Exercise objective:
Write out the material below again, replacing "calibration text" with "camera metadata" and keeping everything else unchanged.

Raw data:
====

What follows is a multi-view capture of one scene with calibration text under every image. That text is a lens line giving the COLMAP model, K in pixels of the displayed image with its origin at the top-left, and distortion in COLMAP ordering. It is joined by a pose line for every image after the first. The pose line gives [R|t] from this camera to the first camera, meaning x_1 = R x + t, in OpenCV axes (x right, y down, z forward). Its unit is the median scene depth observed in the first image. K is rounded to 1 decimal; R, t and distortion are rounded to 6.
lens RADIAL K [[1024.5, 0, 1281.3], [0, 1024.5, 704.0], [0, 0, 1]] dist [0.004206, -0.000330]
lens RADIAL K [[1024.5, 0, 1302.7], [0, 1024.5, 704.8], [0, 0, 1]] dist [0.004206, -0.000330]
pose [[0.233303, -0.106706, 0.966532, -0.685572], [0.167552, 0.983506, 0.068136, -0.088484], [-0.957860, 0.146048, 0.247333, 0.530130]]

====

Written reply:
What follows is a multi-view capture of one scene with camera metadata under every image. That text is a lens line giving the COLMAP model, K in pixels of the displayed image with its origin at the top-left, and distortion in COLMAP ordering. It is joined by a pose line for every image after the first. The pose line gives [R|t] from this camera to the first camera, meaning x_1 = R x + t, in OpenCV axes (x right, y down, z forward). Its unit is the median scene depth observed in the first image. K is rounded to 1 decimal; R, t and distortion are rounded to 6.
lens RADIAL K [[1024.5, 0, 1281.3], [0, 1024.5, 704.0], [0, 0, 1]] dist [0.004206, -0.000330]
lens RADIAL K [[1024.5, 0, 1302.7], [0, 1024.5, 704.8], [0, 0, 1]] dist [0.004206, -0.000330]
pose [[0.233303, -0.106706, 0.966532, -0.685572], [0.167552, 0.983506, 0.068136, -0.088484], [-0.957860, 0.146048, 0.247333, 0.530130]]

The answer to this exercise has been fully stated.